Kamo Tchômei naquit, en 1154, au village de Shimo-Kamo, près de Kyoto. Son père Nagatsouna, suivant un usage héréditaire, était principal desservant du temple de Kamo : d’où le nom de Kamo donné à la famille. Notre auteur lui-même, dans son enfance, était appelé Kikoudayou (« le jeune Chrysanthème ») : c’est seulement un peu plus tard, sans doute vers sa quinzième année, qu’il reçut le prénom plus sérieux de Tchômei. De très bonne heure, son intelligence précoce le fit admettre comme page de l’empereur Go-Toba[3] ; son zèle pour les lettres et pour la musique lui valut même bientôt les fonctions de secrétaire du Bureau de la poésie. Mais, vers sa trente-cinquième année, s’étant vu refuser sans motifs la succession sacerdotale de son père, il abandonna le palais. Les malheurs de l’époque l’avaient d’ailleurs dégoûté du monde ; il se jeta dans le bouddhisme et, devenu bonze, vécut tout à fait à l’écart de la capitale. Enfin, la cinquantaine passée, il se fit ermite dans les montagnes de Hino. Pourtant, sur l’invitation du shôgoun Sanétomo, son confrère en poésie[4], il alla passer quelque temps à Kamakoura ; mais il revint bien vite à sa chère solitude, où

  1. Comme le Benn no Naïshi Nikki, « Journal de la dame d’honneur Benn », qui nota les événements survenus pendant six années aux alentours de l’an 1250.

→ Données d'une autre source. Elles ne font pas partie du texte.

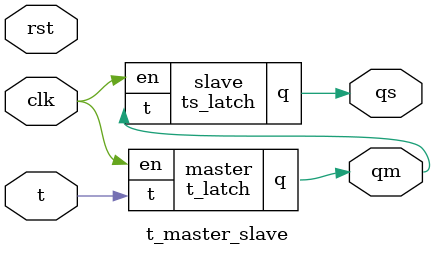
<source format=v>
module t_latch(
  input t,en,
  output reg q=0);
  always@(*)begin
    if(en)begin
      if(t)
        q=~q;
      else
        q=q;
    end
  end
endmodule
module ts_latch(
  input t,en,
  output reg q=0);
  always@(*)begin
    if(!en)begin
      if(t)
        q=~q;
      else
        q=q;
    end
  end
endmodule
module t_master_slave(input t,clk,rst,
                       output reg qm,qs);
  t_latch master(.t(t),.en(clk),.q(qm));
  ts_latch slave(.t(qm),.en(clk),.q(qs));
endmodule

</source>
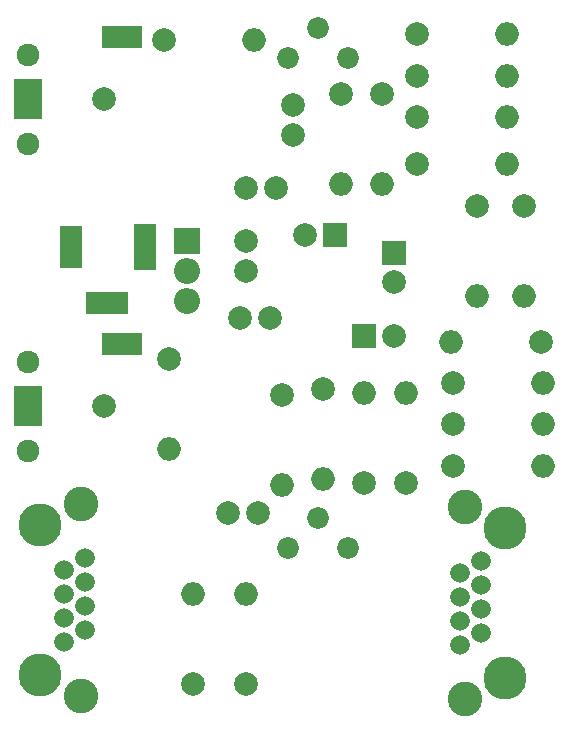
<source format=gbs>
G04 #@! TF.FileFunction,Soldermask,Bot*
%FSLAX46Y46*%
G04 Gerber Fmt 4.6, Leading zero omitted, Abs format (unit mm)*
G04 Created by KiCad (PCBNEW 4.0.6) date 03/19/18 00:54:58*
%MOMM*%
%LPD*%
G01*
G04 APERTURE LIST*
%ADD10C,0.100000*%
%ADD11C,3.651200*%
%ADD12C,2.940000*%
%ADD13C,1.670000*%
%ADD14C,2.000000*%
%ADD15R,2.000000X2.000000*%
%ADD16C,1.924000*%
%ADD17R,2.400000X3.400000*%
%ADD18R,3.400000X1.900000*%
%ADD19O,2.000000X2.000000*%
%ADD20C,1.840000*%
%ADD21R,2.200000X2.200000*%
%ADD22O,2.200000X2.200000*%
%ADD23R,3.600000X1.900000*%
%ADD24R,1.900000X3.600000*%
%ADD25R,1.900000X3.900000*%
G04 APERTURE END LIST*
D10*
D11*
X84080000Y-92500000D03*
D12*
X87509000Y-90722000D03*
X87509000Y-106978000D03*
D11*
X84080000Y-105200000D03*
D13*
X86112000Y-102406000D03*
X87890000Y-101390000D03*
X86112000Y-100374000D03*
X87890000Y-99358000D03*
X86112000Y-98342000D03*
X87890000Y-97326000D03*
X86112000Y-96310000D03*
X87890000Y-95294000D03*
D14*
X101500000Y-68500000D03*
X101500000Y-71000000D03*
D15*
X111500000Y-76500000D03*
D14*
X114000000Y-76500000D03*
X104000000Y-64000000D03*
X101500000Y-64000000D03*
D15*
X109000000Y-68000000D03*
D14*
X106500000Y-68000000D03*
X105500000Y-57000000D03*
X105500000Y-59500000D03*
X101000000Y-75000000D03*
X103500000Y-75000000D03*
X102500000Y-91500000D03*
X100000000Y-91500000D03*
D15*
X114000000Y-69500000D03*
D14*
X114000000Y-72000000D03*
D16*
X83000000Y-60250000D03*
X83000000Y-52750000D03*
D14*
X89500000Y-56500000D03*
D17*
X83000000Y-56500000D03*
D18*
X91000000Y-51200000D03*
D16*
X83000000Y-86250000D03*
X83000000Y-78750000D03*
D14*
X89500000Y-82500000D03*
D17*
X83000000Y-82500000D03*
D18*
X91000000Y-77200000D03*
D11*
X123420000Y-105500000D03*
D12*
X119991000Y-107278000D03*
X119991000Y-91022000D03*
D11*
X123420000Y-92800000D03*
D13*
X121388000Y-95594000D03*
X119610000Y-96610000D03*
X121388000Y-97626000D03*
X119610000Y-98642000D03*
X121388000Y-99658000D03*
X119610000Y-100674000D03*
X121388000Y-101690000D03*
X119610000Y-102706000D03*
D14*
X109500000Y-56000000D03*
D19*
X109500000Y-63620000D03*
D14*
X125000000Y-65500000D03*
D19*
X125000000Y-73120000D03*
D14*
X116000000Y-54500000D03*
D19*
X123620000Y-54500000D03*
D14*
X116000000Y-58000000D03*
D19*
X123620000Y-58000000D03*
D14*
X121000000Y-65500000D03*
D19*
X121000000Y-73120000D03*
D14*
X113000000Y-56000000D03*
D19*
X113000000Y-63620000D03*
D14*
X116000000Y-51000000D03*
D19*
X123620000Y-51000000D03*
D14*
X108000000Y-81000000D03*
D19*
X108000000Y-88620000D03*
D14*
X126500000Y-77000000D03*
D19*
X118880000Y-77000000D03*
D14*
X104500000Y-81500000D03*
D19*
X104500000Y-89120000D03*
D14*
X119000000Y-84000000D03*
D19*
X126620000Y-84000000D03*
D14*
X119000000Y-80500000D03*
D19*
X126620000Y-80500000D03*
D14*
X116000000Y-62000000D03*
D19*
X123620000Y-62000000D03*
D14*
X119000000Y-87500000D03*
D19*
X126620000Y-87500000D03*
D14*
X111500000Y-89000000D03*
D19*
X111500000Y-81380000D03*
D14*
X94500000Y-51500000D03*
D19*
X102120000Y-51500000D03*
D14*
X115000000Y-89000000D03*
D19*
X115000000Y-81380000D03*
D14*
X95000000Y-78500000D03*
D19*
X95000000Y-86120000D03*
D20*
X105000000Y-53000000D03*
X107540000Y-50460000D03*
X110080000Y-53000000D03*
X105000000Y-94500000D03*
X107540000Y-91960000D03*
X110080000Y-94500000D03*
D21*
X96500000Y-68500000D03*
D22*
X96500000Y-71040000D03*
X96500000Y-73580000D03*
D14*
X97000000Y-106000000D03*
D19*
X97000000Y-98380000D03*
D14*
X101500000Y-106000000D03*
D19*
X101500000Y-98380000D03*
D23*
X89700000Y-73700000D03*
D24*
X86700000Y-69000000D03*
D25*
X92900000Y-69000000D03*
M02*

</source>
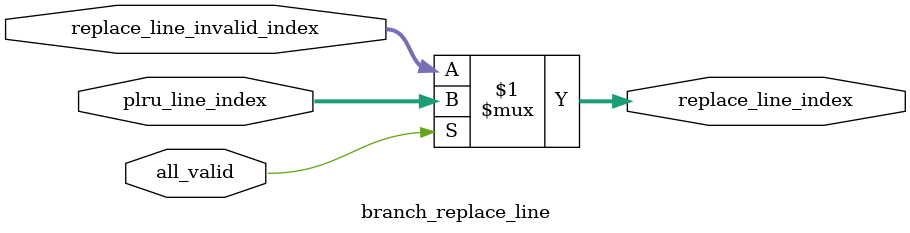
<source format=v>
module branch_replace_line #(
	parameter WIDTH = 4
)(
	input all_valid,
	input [WIDTH-1:0] replace_line_invalid_index,
	input [WIDTH-1:0] plru_line_index,
	output [WIDTH-1:0] replace_line_index
);
	assign replace_line_index = all_valid ? plru_line_index : replace_line_invalid_index;
endmodule

</source>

  2. Le plus connu est L'Izayoï Nikki, « Journal du seizième jour de la lune », 10e mois de l’année 1277 que son auteur, Aboutsou-ni (la religieuse Aboutsou), partit pour le voyage à Kamakoura qu’elle nous raconte.
  3. Voir p. 236, n. 1.
  4. Voir p. 232, n. 3. — La valeur de Tchômei comme poète ressort assez de ce simple fait que les rédacteurs du Shinn-Kokinnshou n’acceptèrent pas moins de douces pièces signées de lui.